### WHAT THE EXERCISE ASKS
The entries below contain a stretch that opens with the line containing "### **Database:**" and closes with the line containing "manages | ✅ **AI Automatic** |"; set down that stretch exactly, both ends included, and nothing else.
START RECORDS FOR PROCESSING
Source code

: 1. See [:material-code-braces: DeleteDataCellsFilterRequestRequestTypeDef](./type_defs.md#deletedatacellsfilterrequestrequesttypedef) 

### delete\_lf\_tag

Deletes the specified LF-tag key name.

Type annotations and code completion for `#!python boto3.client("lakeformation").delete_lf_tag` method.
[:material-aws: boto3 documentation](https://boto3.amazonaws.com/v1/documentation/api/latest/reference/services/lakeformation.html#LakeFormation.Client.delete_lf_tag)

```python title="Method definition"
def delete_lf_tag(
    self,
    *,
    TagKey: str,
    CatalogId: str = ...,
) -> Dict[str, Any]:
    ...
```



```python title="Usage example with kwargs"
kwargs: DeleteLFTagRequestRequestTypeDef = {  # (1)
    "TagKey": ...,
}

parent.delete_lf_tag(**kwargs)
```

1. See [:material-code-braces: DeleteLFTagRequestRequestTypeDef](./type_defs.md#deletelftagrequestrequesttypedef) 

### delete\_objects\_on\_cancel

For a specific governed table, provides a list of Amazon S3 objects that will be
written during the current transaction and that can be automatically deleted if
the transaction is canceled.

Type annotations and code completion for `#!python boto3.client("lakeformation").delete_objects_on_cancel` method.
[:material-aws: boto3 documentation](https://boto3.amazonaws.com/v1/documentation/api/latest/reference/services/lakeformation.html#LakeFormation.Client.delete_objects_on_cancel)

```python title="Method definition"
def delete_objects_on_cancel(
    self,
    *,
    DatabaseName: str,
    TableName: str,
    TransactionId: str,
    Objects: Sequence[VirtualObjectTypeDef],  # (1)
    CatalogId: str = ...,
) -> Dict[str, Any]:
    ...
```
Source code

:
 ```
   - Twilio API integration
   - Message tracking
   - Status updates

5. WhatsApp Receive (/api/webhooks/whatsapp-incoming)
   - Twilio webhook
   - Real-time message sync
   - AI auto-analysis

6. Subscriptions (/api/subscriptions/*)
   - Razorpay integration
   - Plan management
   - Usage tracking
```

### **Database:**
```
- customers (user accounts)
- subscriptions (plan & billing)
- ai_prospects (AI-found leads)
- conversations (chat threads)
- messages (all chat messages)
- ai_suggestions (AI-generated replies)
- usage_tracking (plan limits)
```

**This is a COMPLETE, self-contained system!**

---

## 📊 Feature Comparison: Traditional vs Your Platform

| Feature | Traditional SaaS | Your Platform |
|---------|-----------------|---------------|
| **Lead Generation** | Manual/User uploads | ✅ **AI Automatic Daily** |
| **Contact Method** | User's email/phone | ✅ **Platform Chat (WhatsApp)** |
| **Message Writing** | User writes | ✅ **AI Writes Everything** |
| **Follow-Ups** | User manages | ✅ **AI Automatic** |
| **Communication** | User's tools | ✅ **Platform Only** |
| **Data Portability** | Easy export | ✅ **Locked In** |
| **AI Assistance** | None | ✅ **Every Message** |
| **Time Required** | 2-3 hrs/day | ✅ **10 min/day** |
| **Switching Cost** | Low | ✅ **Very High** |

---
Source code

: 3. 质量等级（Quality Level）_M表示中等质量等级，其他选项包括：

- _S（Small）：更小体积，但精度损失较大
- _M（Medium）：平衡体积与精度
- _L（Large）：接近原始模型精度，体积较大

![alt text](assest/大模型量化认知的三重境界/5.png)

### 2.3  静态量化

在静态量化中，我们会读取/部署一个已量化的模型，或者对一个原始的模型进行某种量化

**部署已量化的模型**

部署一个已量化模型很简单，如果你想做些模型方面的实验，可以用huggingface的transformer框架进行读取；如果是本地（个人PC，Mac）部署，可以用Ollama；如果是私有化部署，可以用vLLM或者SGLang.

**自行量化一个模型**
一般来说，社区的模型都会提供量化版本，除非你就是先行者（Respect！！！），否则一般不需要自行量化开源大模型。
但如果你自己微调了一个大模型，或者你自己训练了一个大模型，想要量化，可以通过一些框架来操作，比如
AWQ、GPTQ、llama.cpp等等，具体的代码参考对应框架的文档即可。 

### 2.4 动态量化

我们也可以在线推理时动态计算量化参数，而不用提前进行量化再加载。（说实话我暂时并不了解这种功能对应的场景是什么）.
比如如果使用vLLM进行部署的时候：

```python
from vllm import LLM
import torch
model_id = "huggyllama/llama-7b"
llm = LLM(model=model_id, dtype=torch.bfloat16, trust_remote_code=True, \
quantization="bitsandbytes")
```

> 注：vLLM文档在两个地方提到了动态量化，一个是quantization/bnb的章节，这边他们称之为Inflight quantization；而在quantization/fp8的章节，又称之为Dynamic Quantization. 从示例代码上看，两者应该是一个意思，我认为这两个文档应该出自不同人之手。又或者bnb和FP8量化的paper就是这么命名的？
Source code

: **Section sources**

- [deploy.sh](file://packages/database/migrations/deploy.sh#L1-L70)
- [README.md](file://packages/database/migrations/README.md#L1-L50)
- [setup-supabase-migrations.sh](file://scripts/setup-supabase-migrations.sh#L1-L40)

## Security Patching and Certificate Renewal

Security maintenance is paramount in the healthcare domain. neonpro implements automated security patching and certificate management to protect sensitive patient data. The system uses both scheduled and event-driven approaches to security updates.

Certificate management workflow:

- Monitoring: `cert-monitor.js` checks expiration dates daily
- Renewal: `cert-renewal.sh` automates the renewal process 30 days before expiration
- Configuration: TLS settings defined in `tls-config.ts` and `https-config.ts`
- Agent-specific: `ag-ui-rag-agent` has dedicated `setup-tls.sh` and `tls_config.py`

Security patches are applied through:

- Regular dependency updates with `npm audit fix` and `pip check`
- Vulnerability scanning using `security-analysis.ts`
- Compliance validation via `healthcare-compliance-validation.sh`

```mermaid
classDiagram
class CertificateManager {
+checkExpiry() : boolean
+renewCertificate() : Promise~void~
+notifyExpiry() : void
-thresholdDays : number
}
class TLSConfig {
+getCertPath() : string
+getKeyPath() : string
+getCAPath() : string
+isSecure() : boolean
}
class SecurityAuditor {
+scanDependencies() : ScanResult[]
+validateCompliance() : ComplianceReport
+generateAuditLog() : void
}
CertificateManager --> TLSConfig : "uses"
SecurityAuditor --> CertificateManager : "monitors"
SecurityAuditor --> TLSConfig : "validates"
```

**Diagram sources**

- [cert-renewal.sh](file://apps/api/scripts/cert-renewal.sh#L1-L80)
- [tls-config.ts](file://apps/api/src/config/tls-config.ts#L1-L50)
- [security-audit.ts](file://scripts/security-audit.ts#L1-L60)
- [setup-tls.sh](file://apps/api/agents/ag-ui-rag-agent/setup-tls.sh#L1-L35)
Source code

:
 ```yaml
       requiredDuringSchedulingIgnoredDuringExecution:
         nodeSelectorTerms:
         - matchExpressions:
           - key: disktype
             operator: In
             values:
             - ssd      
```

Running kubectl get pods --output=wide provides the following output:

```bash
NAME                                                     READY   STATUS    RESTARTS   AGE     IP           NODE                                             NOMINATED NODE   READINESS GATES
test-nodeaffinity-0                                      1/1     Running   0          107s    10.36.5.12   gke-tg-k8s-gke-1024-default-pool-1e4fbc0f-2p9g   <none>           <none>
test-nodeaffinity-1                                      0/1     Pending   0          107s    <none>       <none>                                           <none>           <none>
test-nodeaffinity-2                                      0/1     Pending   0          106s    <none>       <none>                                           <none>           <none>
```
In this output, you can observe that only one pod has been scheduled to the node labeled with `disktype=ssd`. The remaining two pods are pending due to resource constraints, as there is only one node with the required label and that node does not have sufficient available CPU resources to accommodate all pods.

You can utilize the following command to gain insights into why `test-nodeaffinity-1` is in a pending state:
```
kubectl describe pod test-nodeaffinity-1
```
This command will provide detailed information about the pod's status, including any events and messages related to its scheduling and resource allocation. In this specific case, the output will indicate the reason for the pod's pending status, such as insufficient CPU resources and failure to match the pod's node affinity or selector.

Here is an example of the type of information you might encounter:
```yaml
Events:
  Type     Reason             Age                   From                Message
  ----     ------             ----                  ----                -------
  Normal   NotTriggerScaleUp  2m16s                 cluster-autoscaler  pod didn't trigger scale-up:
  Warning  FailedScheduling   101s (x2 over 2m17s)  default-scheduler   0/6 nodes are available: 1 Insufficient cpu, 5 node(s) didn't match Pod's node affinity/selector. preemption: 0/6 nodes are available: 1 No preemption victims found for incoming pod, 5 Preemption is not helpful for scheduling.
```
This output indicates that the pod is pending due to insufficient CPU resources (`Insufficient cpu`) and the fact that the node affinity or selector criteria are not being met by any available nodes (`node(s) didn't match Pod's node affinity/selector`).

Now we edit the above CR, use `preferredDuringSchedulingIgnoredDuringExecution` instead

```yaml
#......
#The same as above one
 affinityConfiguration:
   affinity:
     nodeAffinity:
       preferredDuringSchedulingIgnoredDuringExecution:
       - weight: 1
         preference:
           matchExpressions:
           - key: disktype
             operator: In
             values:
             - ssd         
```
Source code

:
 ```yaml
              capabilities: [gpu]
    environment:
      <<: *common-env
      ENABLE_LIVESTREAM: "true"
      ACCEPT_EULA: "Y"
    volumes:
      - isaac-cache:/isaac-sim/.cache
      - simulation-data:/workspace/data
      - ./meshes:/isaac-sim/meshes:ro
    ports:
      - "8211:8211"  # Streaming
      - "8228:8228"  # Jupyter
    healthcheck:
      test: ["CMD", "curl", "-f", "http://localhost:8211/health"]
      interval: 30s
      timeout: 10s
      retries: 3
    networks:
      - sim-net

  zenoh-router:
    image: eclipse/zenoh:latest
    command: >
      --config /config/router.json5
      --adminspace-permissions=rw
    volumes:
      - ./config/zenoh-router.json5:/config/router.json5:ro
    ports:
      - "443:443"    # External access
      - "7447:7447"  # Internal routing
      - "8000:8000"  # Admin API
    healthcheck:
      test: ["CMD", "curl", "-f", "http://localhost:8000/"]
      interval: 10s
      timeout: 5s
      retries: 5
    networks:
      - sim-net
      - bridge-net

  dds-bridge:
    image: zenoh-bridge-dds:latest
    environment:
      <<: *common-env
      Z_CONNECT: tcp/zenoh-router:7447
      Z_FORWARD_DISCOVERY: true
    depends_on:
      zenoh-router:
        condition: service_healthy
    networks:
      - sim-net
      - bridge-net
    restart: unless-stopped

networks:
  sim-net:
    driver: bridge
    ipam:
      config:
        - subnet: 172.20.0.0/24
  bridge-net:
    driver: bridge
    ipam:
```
END RECORDS FOR PROCESSING
### RESPONSE AREA
### **Database:**
```
- customers (user accounts)
- subscriptions (plan & billing)
- ai_prospects (AI-found leads)
- conversations (chat threads)
- messages (all chat messages)
- ai_suggestions (AI-generated replies)
- usage_tracking (plan limits)
```

**This is a COMPLETE, self-contained system!**

---

## 📊 Feature Comparison: Traditional vs Your Platform

| Feature | Traditional SaaS | Your Platform |
|---------|-----------------|---------------|
| **Lead Generation** | Manual/User uploads | ✅ **AI Automatic Daily** |
| **Contact Method** | User's email/phone | ✅ **Platform Chat (WhatsApp)** |
| **Message Writing** | User writes | ✅ **AI Writes Everything** |
| **Follow-Ups** | User manages | ✅ **AI Automatic** |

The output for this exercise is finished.